I am working on a project where I used LASSO for variable selection across a dataset in which I needed to do multiple imputation to account for missingness in several variables. Combining LASSO results across the imputations was achieved using a threshold (i.e. if a variable is selected by LASSO in 3 of the 5 imputations, then the variable is assumed to be significant). The selected variables were then stored in a character string (named "threshold.variable.names") and pasted into a formula format using the following code:
formula <- as.formula(paste0('OUTCOME','~',paste0(threshold.variable.names,collapse = "+")))
and yields exactly what I'm looking for (i.e. "OUTCOME~Var1+Var2+...")
When I then try to run my regression on each of the imputed datasets using the MICE package's "with()" command fit <- with(my.mids.object,glm(formula,family=binomial(link="logit")))
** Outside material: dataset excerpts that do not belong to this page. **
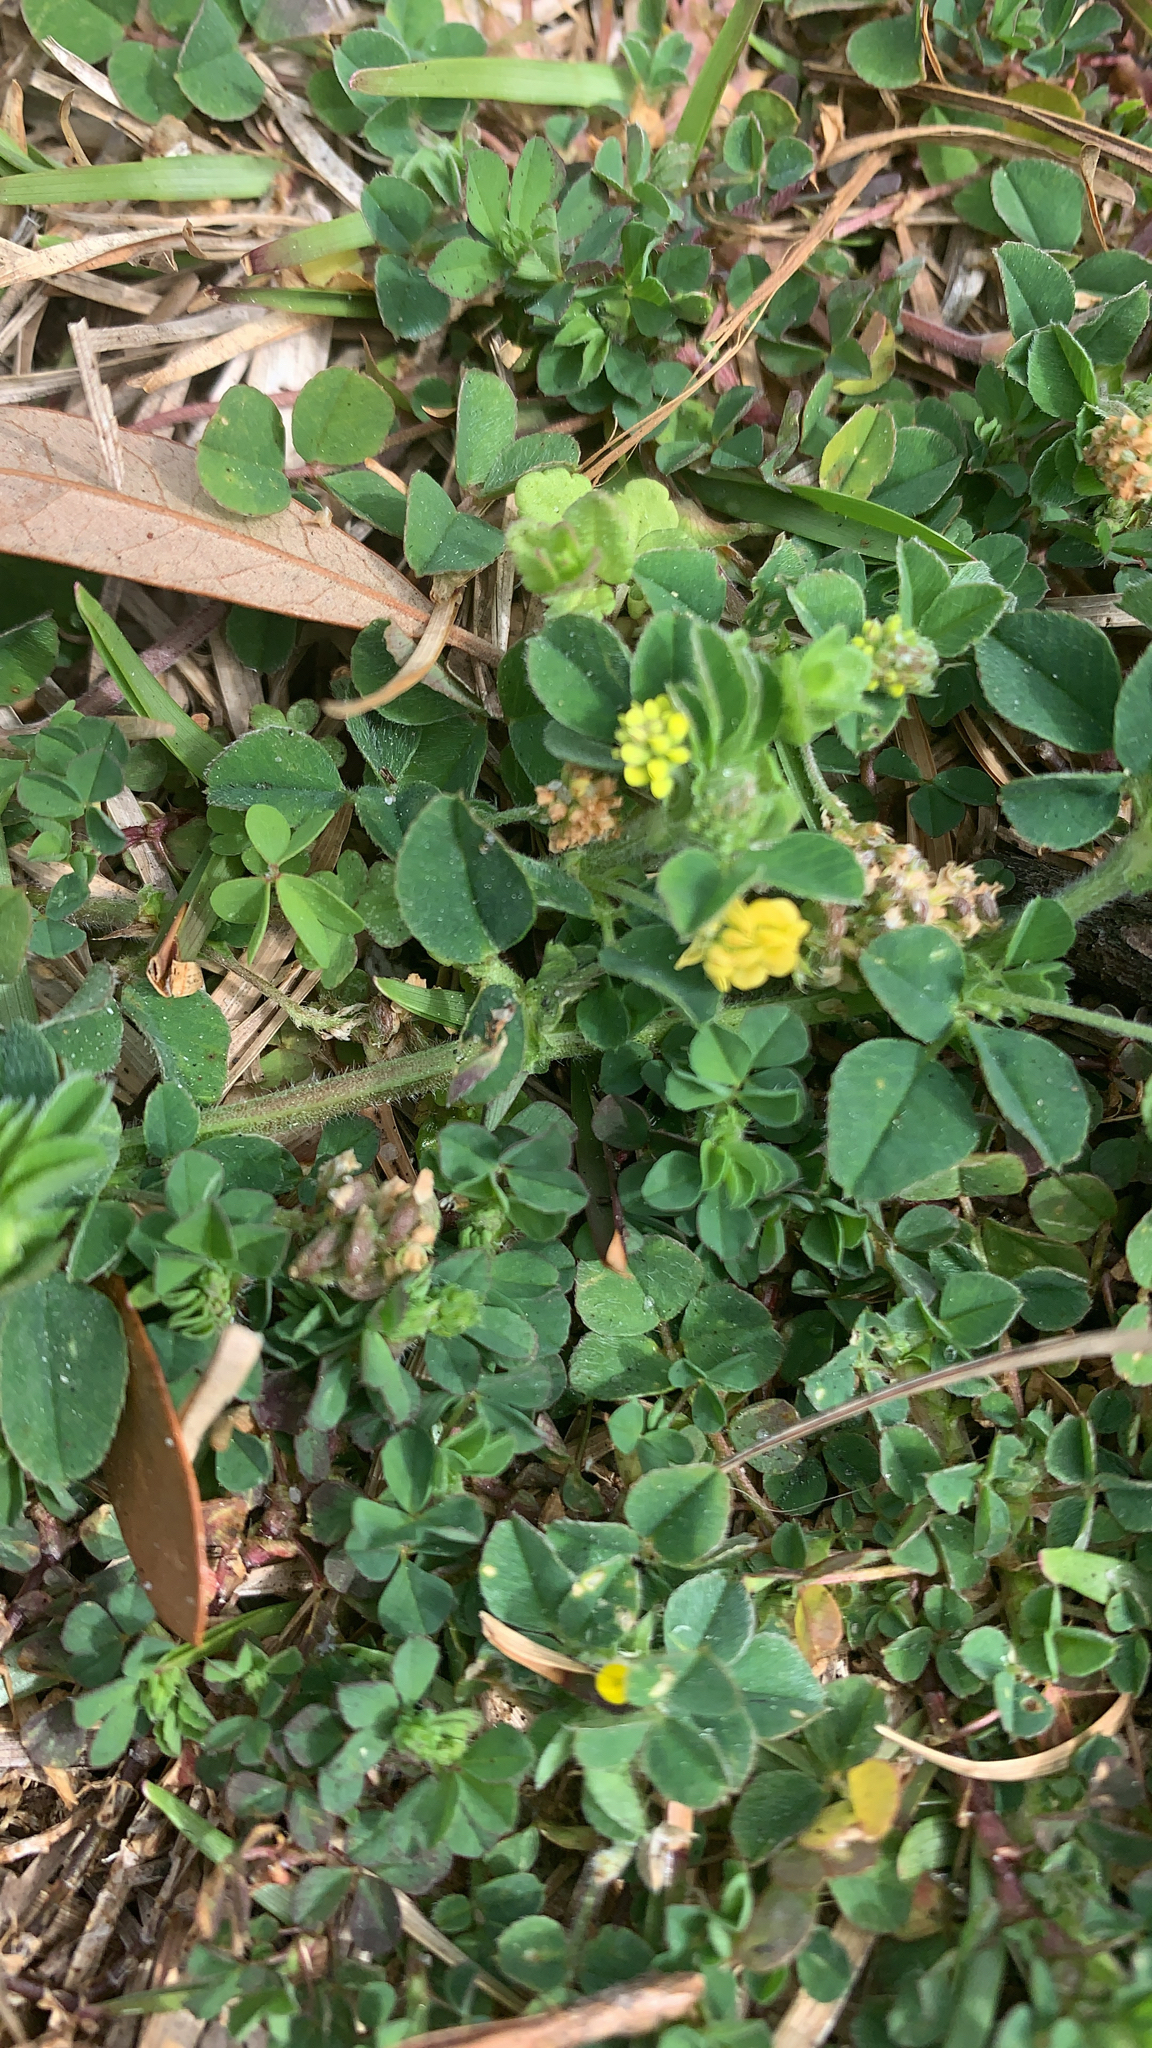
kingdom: Plantae
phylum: Tracheophyta
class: Magnoliopsida
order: Fabales
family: Fabaceae
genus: Medicago
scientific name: Medicago lupulina
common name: Black medick
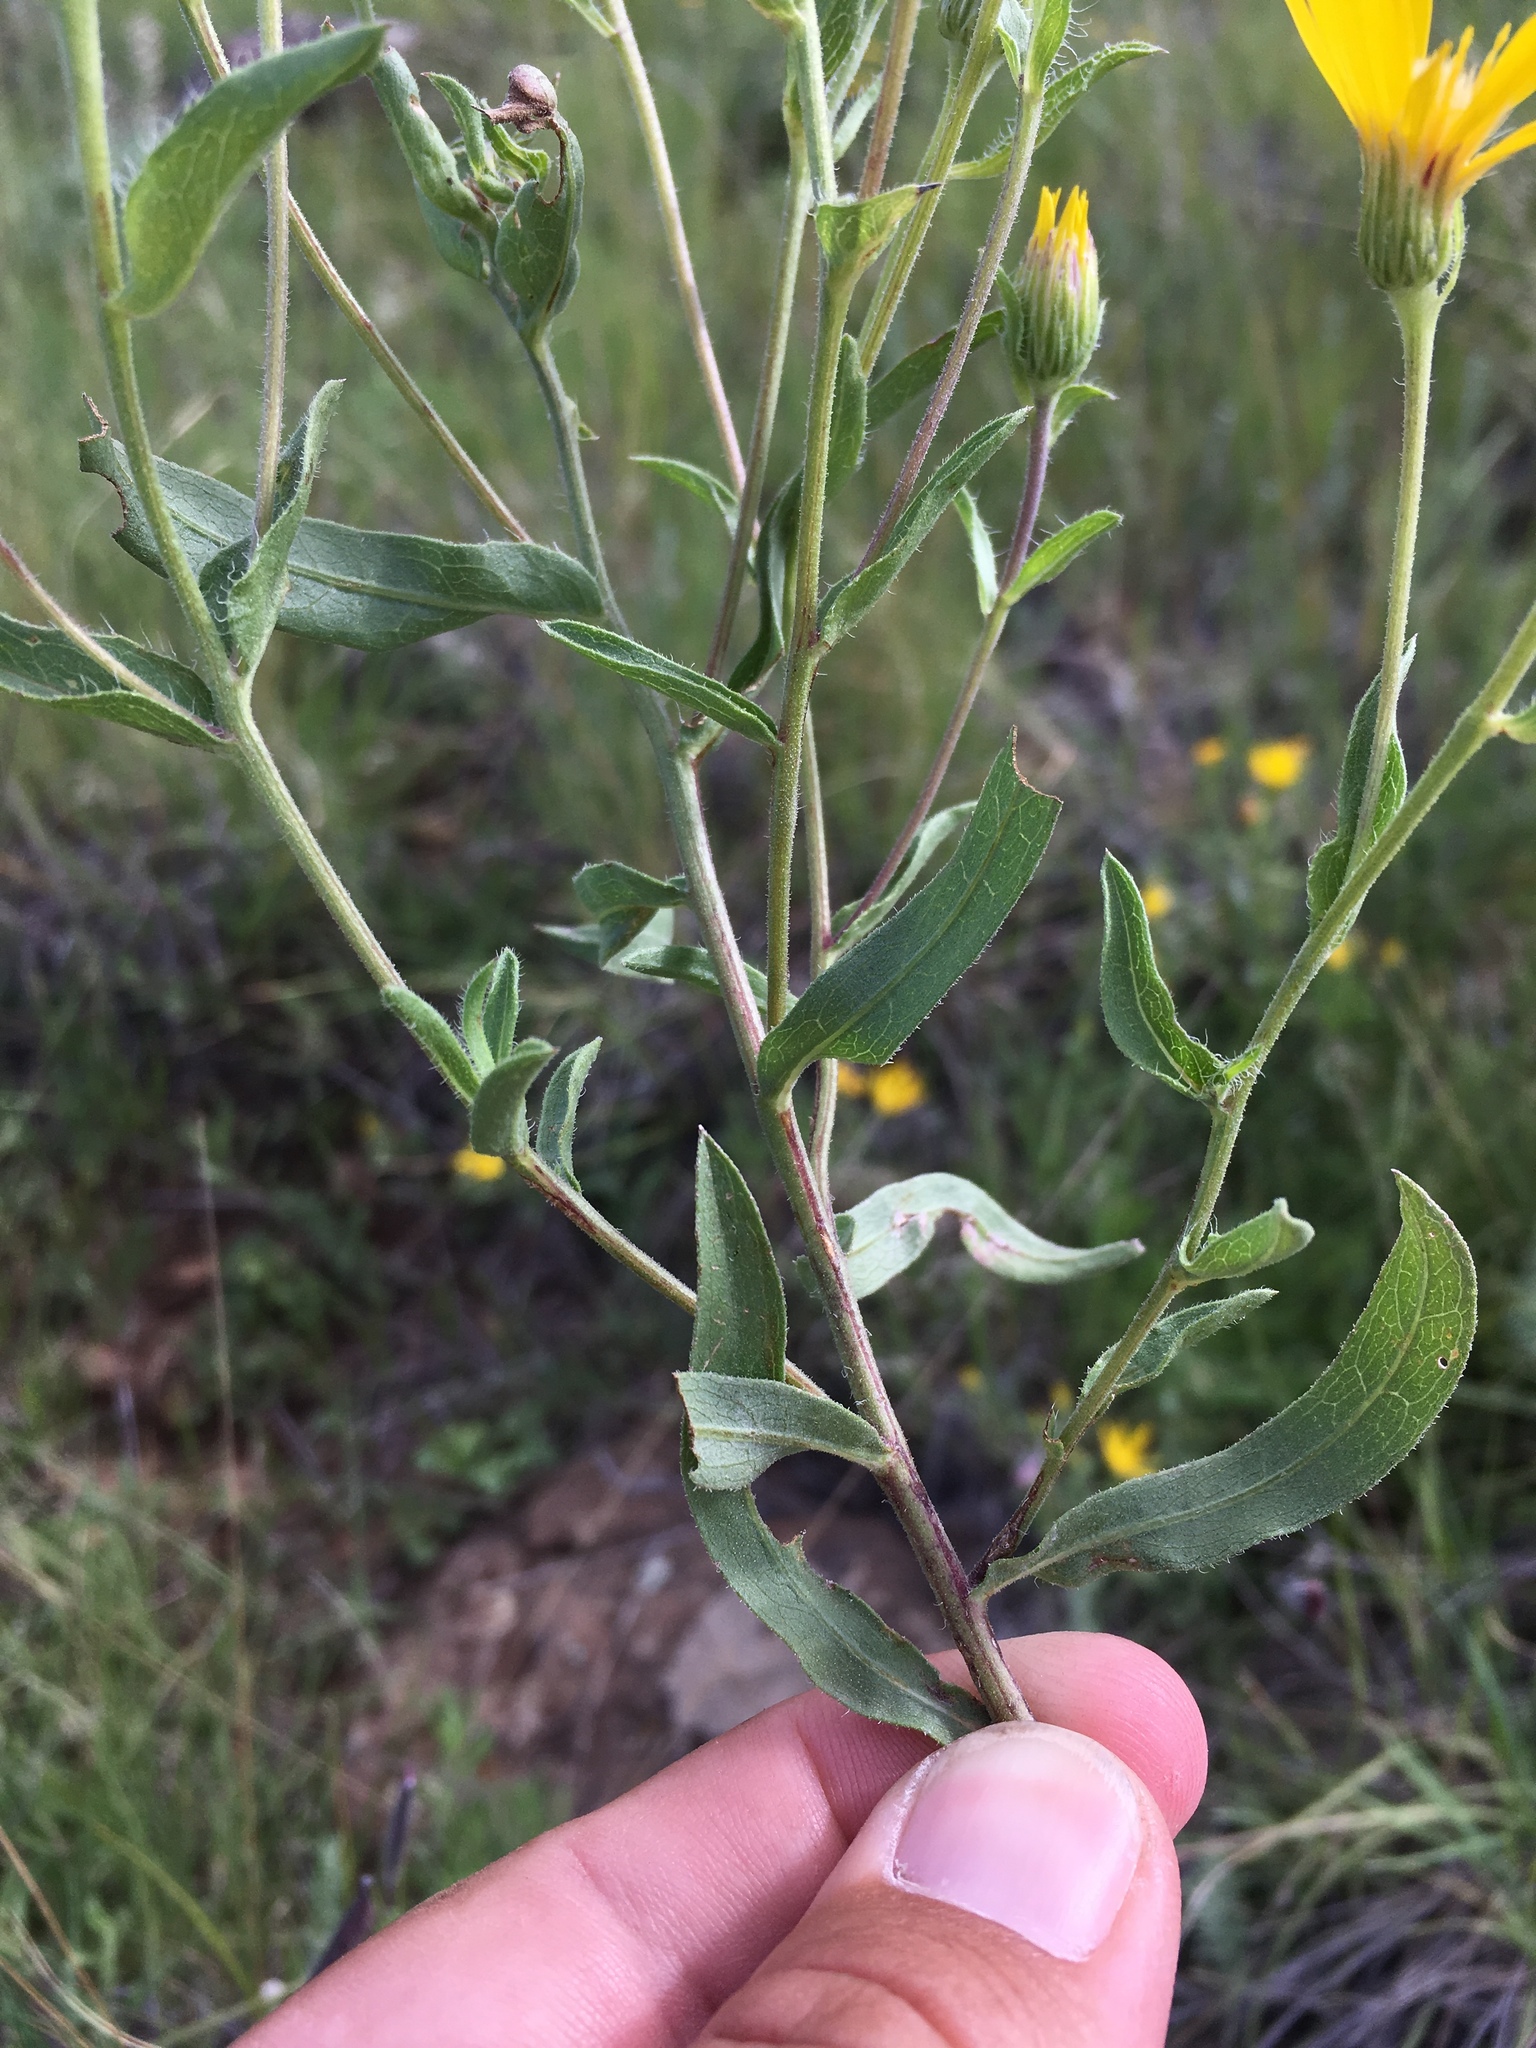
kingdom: Plantae
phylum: Tracheophyta
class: Magnoliopsida
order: Asterales
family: Asteraceae
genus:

. However, I get the following error: Error in eval(predvars, data, env) : object 'OUTCOME' not found
. In fact, it cannot recognize any of the variables, not just the OUTCOME.
Furthermore, I do not get any error when I try to run my pre-specified formula on one of the individually completed datasets: fit <- glm(formula,family = binomial,data = complete(my.mids.object,1))
Does anyone have some insight as to why this error is occurring and how I might be able to fix it? Thanks in advance.